→ TASK REQUIREMENTS
Copy out every line of the listing in which "size" appears.

===

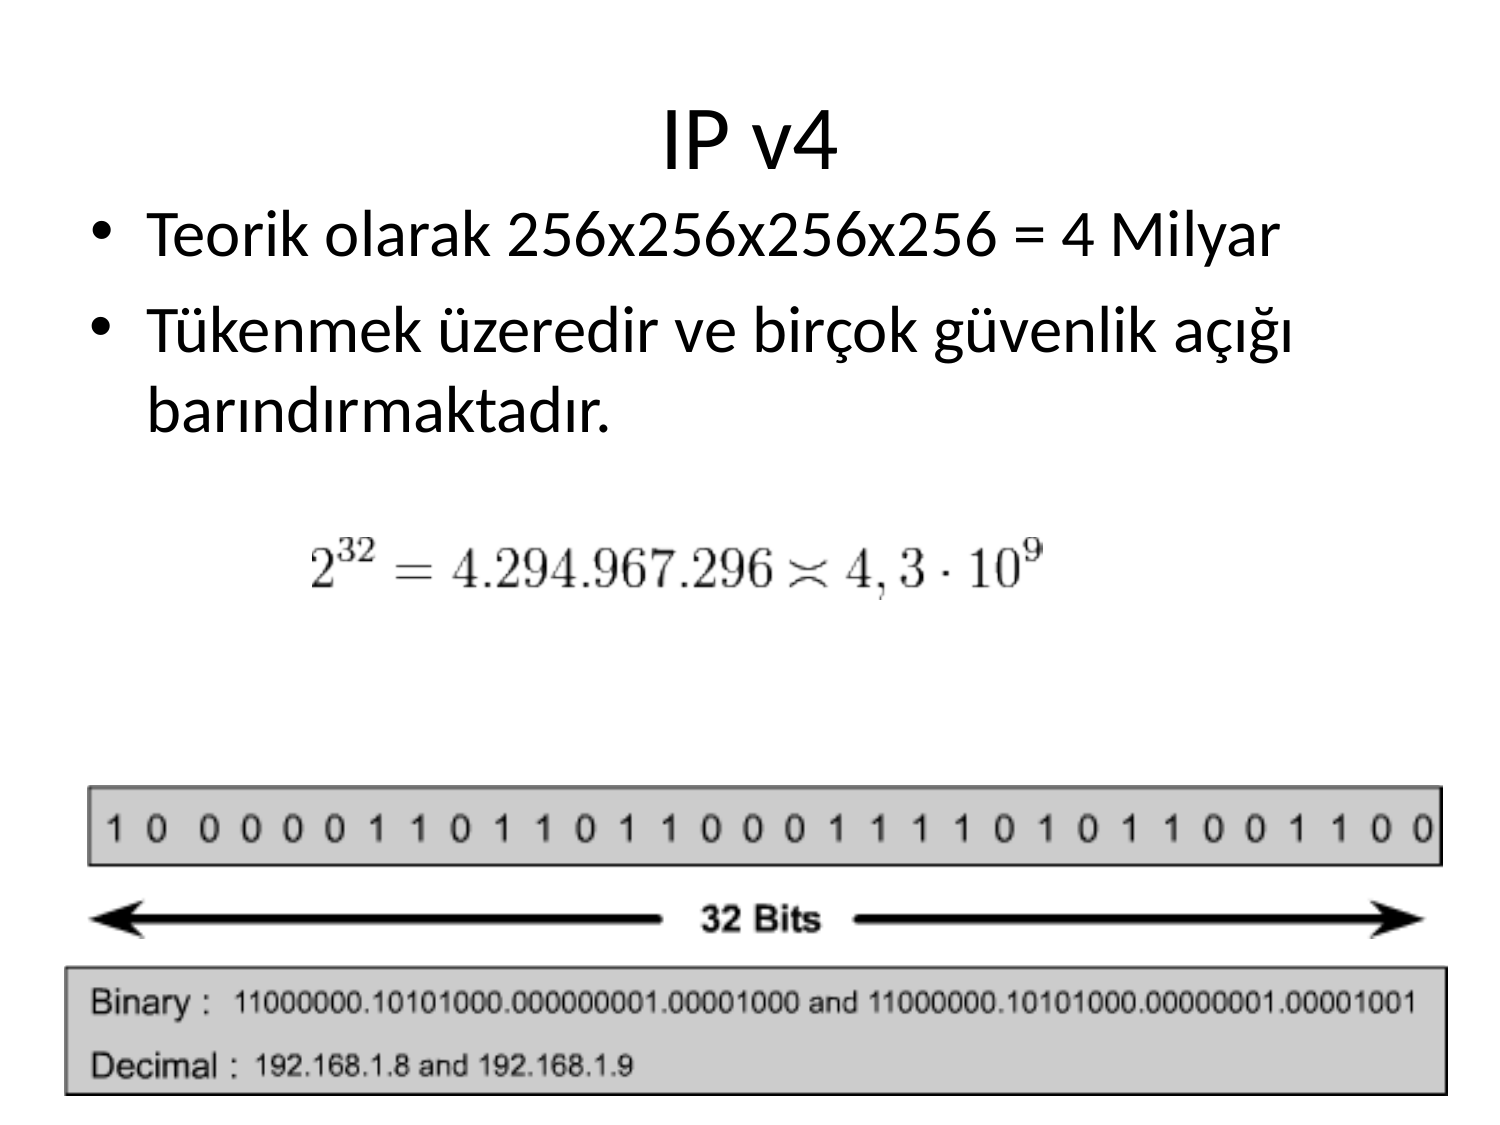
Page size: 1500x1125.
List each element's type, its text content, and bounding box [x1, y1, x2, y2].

title IP v4 [91, 0, 1409, 266]
picture [87, 784, 1443, 940]
picture [312, 537, 1043, 600]
picture [64, 965, 1448, 1096]
text_box Teorik olarak 256x256x256x256 = 4 Milyar Tükenmek üzeredir ve birçok güvenlik açığı barındırmaktadır. [87, 187, 1378, 446]
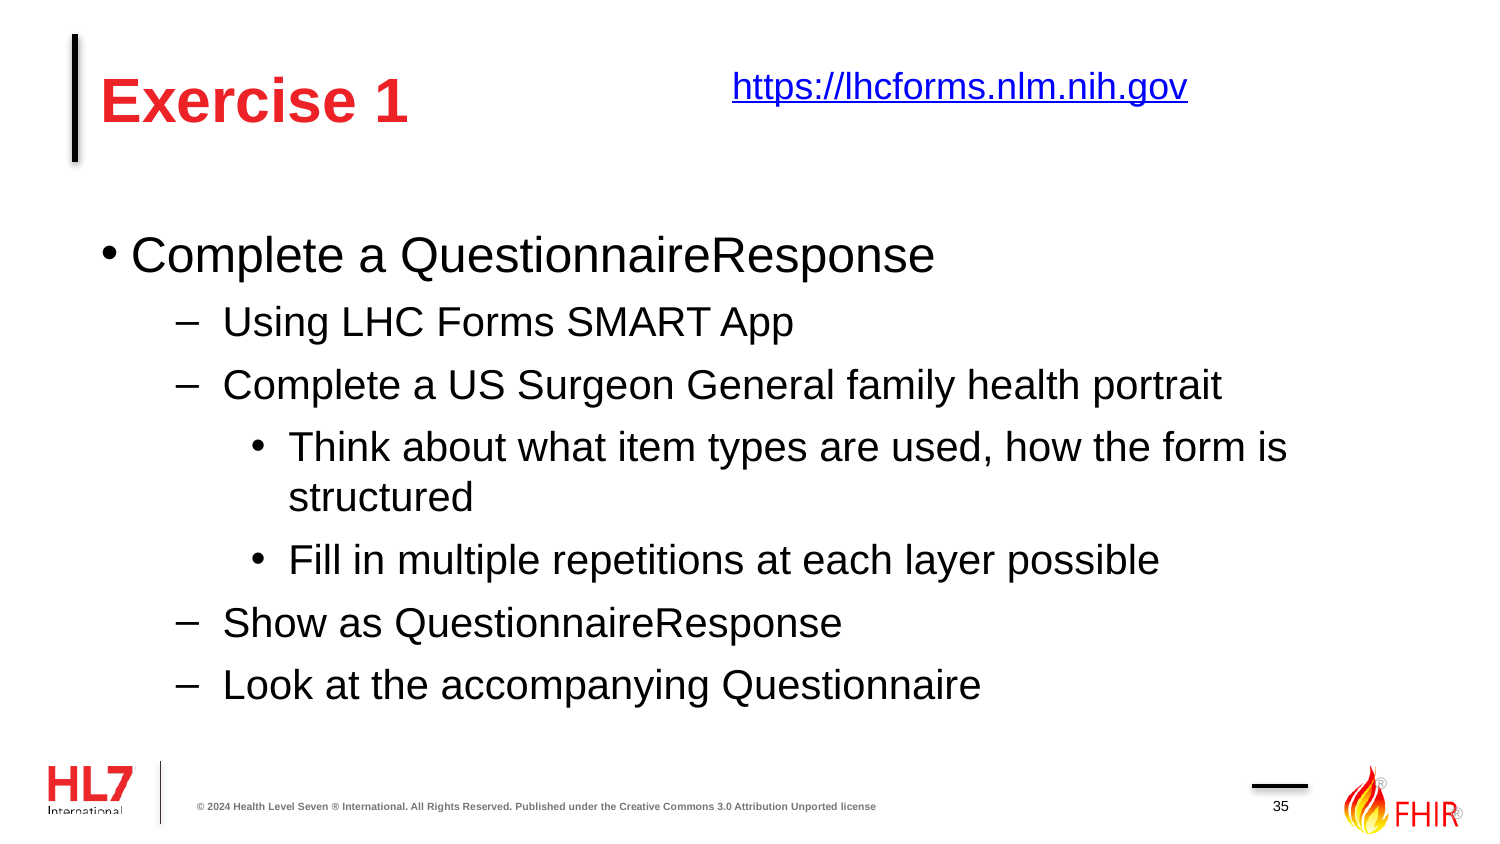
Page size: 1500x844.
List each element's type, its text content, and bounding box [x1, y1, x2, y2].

list Complete a QuestionnaireResponse Using LHC Forms SMART App Complete a US Surgeon General family health portrait Think about what item types are used, how the form is structured Fill in multiple repetitions at each layer possible Show as QuestionnaireResponse Look at the accompanying Questionnaire [100, 222, 1451, 731]
picture [1339, 760, 1463, 837]
title Exercise 1 [100, 33, 1451, 163]
footer © 2024 Health Level Seven ® International. All Rights Reserved. Published under the Creative Commons 3.0 Attribution Unported license [196, 786, 941, 813]
slide_number 35 [1258, 786, 1304, 814]
text_box https://lhcforms.nlm.nih.gov [717, 54, 1284, 160]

===

→ YOUR SOLUTION
Page size: 1500x1125.
Page size: 1500x844.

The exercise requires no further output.